Job Description
xAI is seeking a Software Engineer to join their Network Software and Services for AI (nssAI) team. This team is responsible for building software, services, and frameworks used by xAI's Network Development Engineers to design, deploy, operate, and monitor the company's network infrastructure. The role involves working on all aspects of network management, including metric collection, configuration management & deployment, zero-touch provisioning, network monitoring, alarming & auto-remediation. The Software Engineer will focus on building software and tools with extensive metrics coverage for GPU supercomputing network fabrics used for AI training and serving customer inference queries. The candidate will implement IaC best practices, enhancing deployment pipelines, and ensuring robust, secure service delivery across the production environments.
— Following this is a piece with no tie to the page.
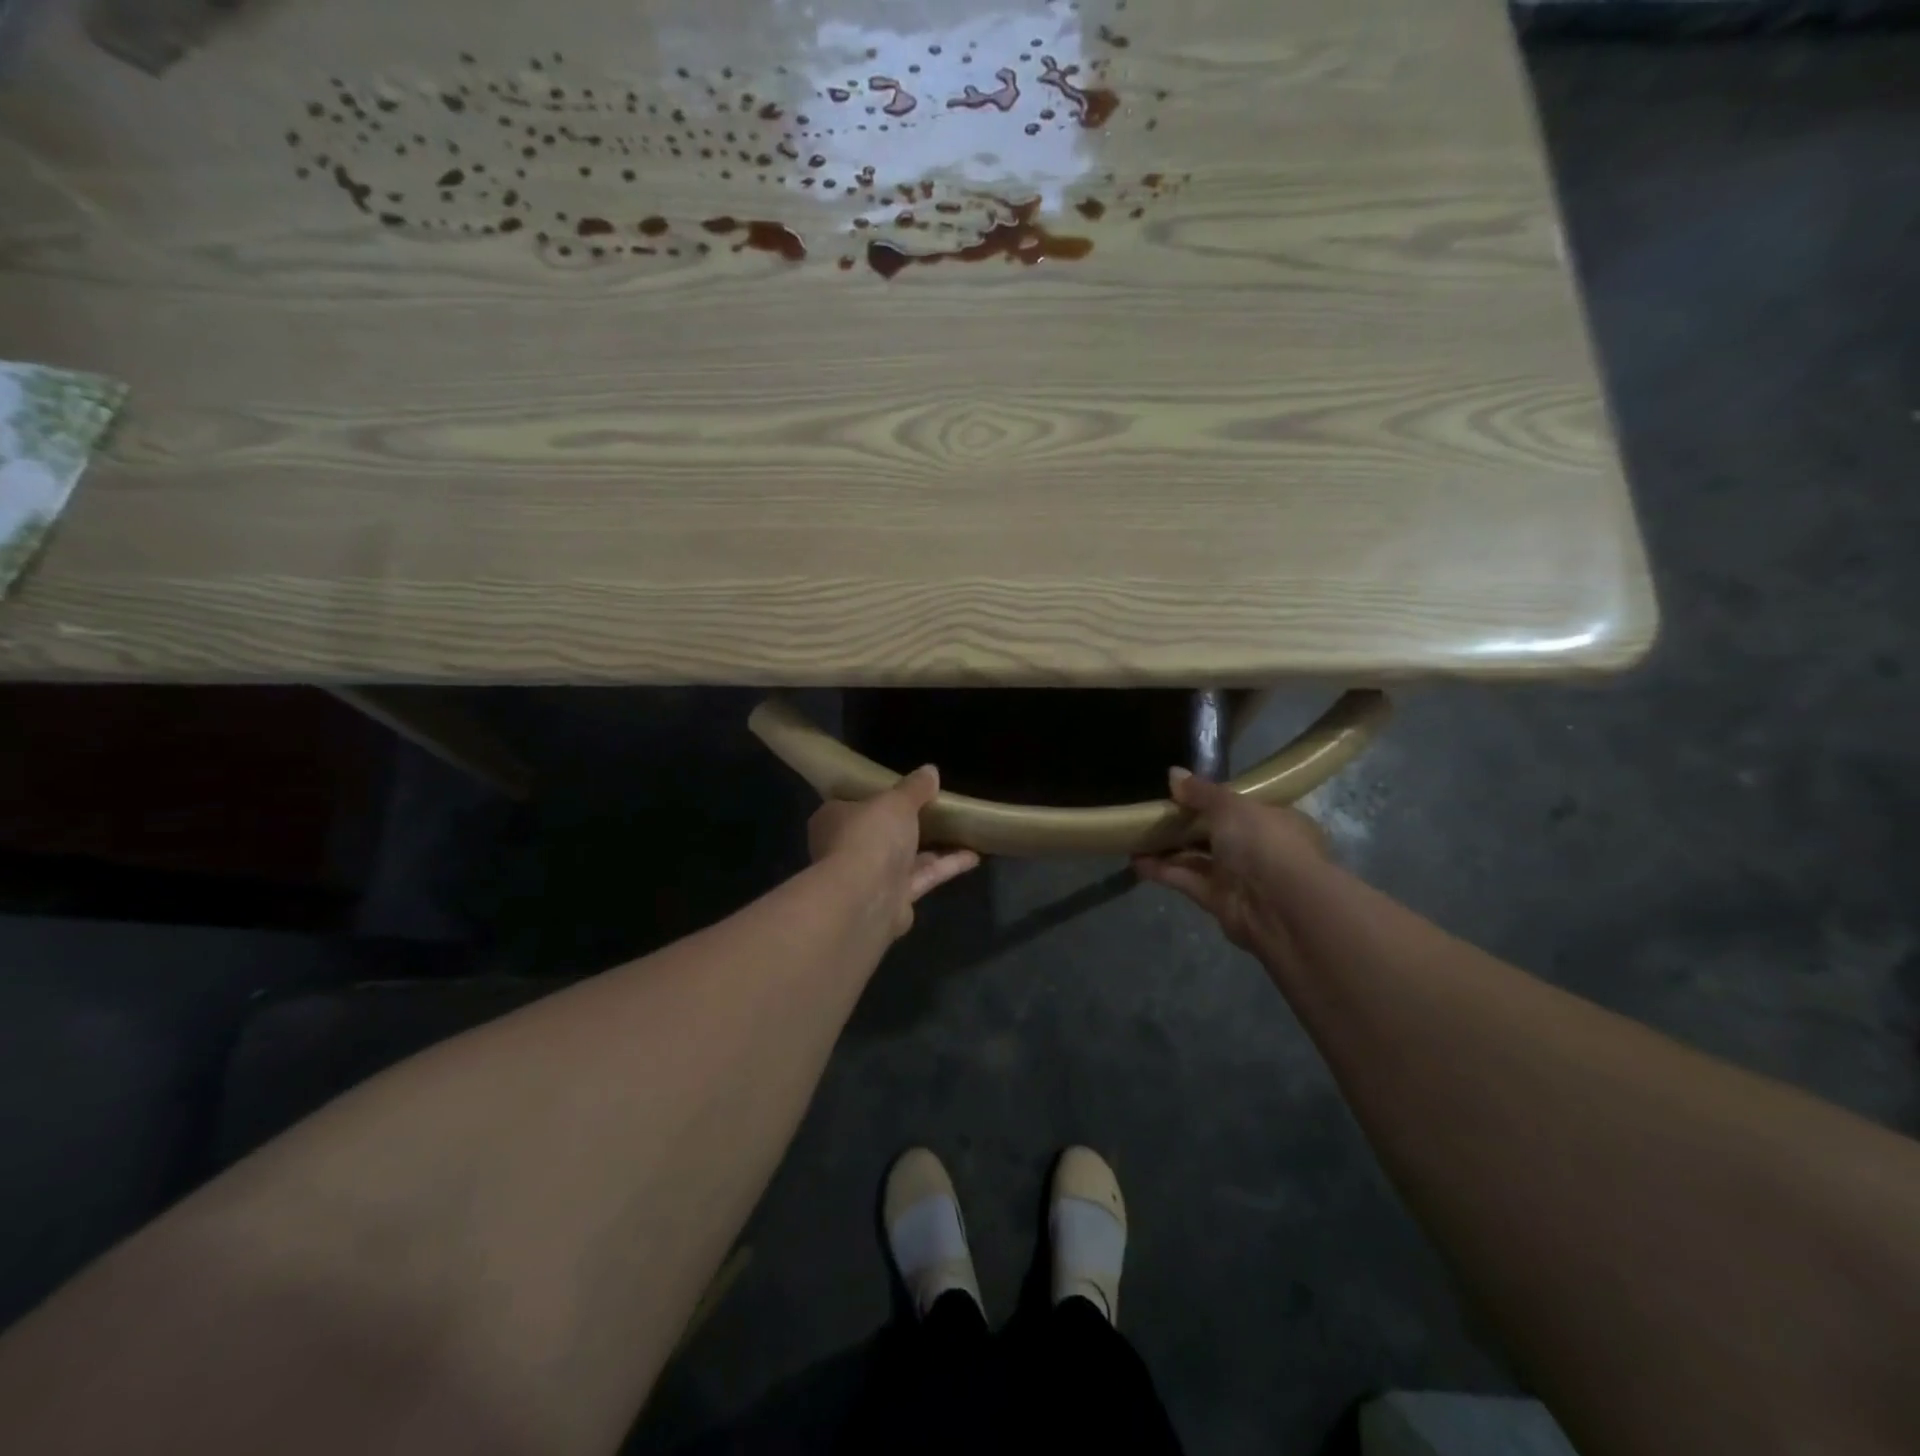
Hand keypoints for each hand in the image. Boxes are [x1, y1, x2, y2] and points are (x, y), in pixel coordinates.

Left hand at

Responsibilities: - Collaborating with network engineers daily.
- Designing scalable and reliable software for orchestrating network devices.
- Creating metrics to help prioritize focus.
Requirements: - Deep experience collaborating with network engineers.
- Expert knowledge of network topologies and protocols.
- Proven history with designing scalable and reliable software.
- Ability to thrive in ambiguity.
- Proficiency in Python and Go.
- Knowledge of TCP/IP, BGP, and RDMA.
xAI offers: - Opportunity to work on some of the world’s largest GPU supercomputing network fabrics.
- A flat organizational structure.
- A challenging and rewarding work environment.